Odds and ends while daydreaming about the Kansas football team meeting Oklahoma here after a 6-0 start, including Big 12 victories over Iowa State and Colorado:
• Don’t cackle. That’s well within reach. With that kind of momentum, there’s no telling what the Jayhawks might do against the Sooners. Only thing is, I dread the prospect of KU players, as they too often do, using the old self-victimization bit about, “Well, nobody thought we could be this good but we always believed in ourselves.” Nuts! Fired-up fans think Kansas can start that fast; ought to, in fact, as long as there aren’t some crucial ACL cripplings. If KU is that well off by Oct. 24, win or lose against OU, it won’t need a pity party.

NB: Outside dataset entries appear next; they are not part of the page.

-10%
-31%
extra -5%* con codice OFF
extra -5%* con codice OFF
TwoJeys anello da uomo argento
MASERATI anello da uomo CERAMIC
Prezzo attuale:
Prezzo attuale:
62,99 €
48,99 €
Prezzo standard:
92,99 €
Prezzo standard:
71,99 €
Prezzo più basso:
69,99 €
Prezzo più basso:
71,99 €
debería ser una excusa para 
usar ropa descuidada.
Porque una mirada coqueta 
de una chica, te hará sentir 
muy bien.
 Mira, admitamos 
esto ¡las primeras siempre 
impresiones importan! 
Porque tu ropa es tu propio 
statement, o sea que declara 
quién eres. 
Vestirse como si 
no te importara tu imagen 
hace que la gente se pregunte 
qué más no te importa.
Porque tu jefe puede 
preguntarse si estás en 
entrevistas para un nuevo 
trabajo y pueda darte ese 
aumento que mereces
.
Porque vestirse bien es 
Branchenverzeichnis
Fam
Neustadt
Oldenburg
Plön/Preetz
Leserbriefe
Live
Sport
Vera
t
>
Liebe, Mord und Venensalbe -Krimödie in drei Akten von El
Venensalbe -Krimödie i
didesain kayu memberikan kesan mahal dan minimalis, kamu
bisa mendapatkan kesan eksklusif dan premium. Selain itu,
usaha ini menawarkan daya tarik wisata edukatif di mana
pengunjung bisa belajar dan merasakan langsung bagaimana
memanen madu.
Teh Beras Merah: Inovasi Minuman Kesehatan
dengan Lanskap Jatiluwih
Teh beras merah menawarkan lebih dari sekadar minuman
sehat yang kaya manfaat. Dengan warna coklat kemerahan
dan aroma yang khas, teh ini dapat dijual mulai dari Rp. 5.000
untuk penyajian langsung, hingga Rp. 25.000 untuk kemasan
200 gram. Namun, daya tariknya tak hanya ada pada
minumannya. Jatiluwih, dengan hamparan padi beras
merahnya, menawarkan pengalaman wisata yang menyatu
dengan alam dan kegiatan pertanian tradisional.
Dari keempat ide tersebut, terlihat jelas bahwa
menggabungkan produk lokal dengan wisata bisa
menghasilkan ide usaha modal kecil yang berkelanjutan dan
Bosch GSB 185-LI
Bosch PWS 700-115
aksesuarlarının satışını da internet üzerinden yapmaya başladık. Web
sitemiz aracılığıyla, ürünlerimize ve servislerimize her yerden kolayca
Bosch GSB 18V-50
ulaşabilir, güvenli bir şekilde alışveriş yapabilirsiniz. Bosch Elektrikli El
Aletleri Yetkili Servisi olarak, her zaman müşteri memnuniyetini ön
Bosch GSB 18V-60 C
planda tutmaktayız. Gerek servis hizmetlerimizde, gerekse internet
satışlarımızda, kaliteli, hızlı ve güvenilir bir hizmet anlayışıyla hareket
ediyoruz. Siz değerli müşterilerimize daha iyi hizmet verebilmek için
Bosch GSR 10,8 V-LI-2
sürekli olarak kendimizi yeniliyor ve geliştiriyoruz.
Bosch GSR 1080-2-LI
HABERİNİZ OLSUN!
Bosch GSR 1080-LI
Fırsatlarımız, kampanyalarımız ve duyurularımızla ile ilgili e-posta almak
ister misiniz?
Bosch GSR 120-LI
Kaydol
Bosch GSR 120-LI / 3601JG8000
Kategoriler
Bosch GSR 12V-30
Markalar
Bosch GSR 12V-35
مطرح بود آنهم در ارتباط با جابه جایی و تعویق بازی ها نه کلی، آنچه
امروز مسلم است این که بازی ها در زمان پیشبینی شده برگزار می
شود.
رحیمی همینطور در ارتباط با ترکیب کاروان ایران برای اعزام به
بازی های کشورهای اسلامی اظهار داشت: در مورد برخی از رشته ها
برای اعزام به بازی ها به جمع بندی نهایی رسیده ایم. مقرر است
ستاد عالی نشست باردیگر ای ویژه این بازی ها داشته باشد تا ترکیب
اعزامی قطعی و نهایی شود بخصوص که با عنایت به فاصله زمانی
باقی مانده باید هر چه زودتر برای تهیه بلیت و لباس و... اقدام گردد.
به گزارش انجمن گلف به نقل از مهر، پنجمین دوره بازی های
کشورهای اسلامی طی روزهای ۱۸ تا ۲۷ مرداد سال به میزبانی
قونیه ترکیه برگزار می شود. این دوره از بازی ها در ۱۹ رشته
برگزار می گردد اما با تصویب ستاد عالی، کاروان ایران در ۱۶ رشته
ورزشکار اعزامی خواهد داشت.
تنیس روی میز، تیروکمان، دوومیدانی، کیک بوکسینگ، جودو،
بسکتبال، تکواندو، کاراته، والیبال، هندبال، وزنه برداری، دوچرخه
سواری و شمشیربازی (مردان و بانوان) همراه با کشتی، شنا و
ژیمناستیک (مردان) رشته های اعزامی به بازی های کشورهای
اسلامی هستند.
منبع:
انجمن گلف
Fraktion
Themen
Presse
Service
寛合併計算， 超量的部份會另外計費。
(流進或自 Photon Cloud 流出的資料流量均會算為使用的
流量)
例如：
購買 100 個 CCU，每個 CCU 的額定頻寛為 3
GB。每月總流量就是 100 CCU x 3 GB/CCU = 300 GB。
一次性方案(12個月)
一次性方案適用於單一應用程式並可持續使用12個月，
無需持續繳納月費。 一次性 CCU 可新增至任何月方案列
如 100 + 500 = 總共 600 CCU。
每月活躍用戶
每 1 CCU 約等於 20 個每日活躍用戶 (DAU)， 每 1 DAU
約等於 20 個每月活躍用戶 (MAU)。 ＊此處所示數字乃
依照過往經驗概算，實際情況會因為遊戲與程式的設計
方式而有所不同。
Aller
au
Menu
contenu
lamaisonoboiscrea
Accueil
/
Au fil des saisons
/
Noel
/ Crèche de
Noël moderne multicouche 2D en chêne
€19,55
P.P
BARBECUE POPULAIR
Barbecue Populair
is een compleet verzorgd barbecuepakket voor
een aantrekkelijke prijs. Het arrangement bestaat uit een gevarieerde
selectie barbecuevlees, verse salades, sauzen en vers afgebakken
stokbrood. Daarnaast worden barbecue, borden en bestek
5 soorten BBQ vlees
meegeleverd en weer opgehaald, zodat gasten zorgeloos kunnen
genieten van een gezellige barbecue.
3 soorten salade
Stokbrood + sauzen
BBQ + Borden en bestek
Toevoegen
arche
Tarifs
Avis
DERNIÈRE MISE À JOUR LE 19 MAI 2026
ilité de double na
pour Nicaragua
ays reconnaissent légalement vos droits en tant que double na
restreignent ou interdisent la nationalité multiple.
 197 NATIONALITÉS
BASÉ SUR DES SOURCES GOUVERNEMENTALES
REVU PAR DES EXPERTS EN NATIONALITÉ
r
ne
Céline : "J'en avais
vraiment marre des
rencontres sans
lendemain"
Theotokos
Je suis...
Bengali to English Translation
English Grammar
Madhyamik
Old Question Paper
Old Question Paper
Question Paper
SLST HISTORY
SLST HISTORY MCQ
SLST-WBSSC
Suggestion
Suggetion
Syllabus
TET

• Won’t be long now before we’ll be hearing a lot of KU’s famed, distinctive Rock Chalk Chant. I love it, like many, but it rankles the heck out of me how it’s been bastardized, a development that is repeated and repeated on those promotional audios. Some time back I got a note from Sarah Hill-Nelson, who shares my ire. Sarah wrote: “ . . . there needs to be some sort of tutorial. The final line of the Rock Chalk Chant is ‘Kay-You-OO.’ It’s a three-syllable word (by tradition) that is now being done as a two-syllable expression (Kay-You).”
Why some semantic dolt chose to streamline the chant is beyond me.
• The Endowment Association is one of the last places I’d have expected to hear a defense for highly paid Jayhawk basketball players who aren’t kicking back big sums to the alma mater. But a spokesman made a great point: For all the loot these guys get, they need to be investing and setting aside for the future so that THEN they can remunerate old KU for the foundation it gave them.
The KU pros who currently are raking in all the way from Paul Pierce’s $18 million-plus per year down to Darnell Jackson’s $450,000 have obligations to family, a sound future and are aware of the following:
Within five years of retirement, an estimated 60 percent of former National Basketball Association players are broke. Hope our guys can do a lot better and will keep KU in mind down the line — as many older Jayhawk jocks generously have done already.
• The microscope is on Kansas State and how it copes with the changeover in the presidency and athletic directorship and that incredible financial debacle mucked-up by Jon Wefald and Co.
Wefald once shared the mantle of Golden Boy with football coach Bill Snyder, now back in the football saddle. Discussing in 2003 how Snyder got things rolling at KSU, Wefald said: “When I got here, there was a sense of futility. If the old administration had stayed for three more years, I think football would have been dropped. We would have no marching band and we’d be at about 12,000 students.”
Since ’86, KSU enrollment soared from 13,000 to over 25,000, fund-raising began a push from $7 million to the $95 million-a-year level and Manhattan officials say the town’s economy benefited handsomely.
There were the worst of times, then the best of times. Now everyone’s waiting to see which way K-State fortunes swing from the current state of fearful limbo.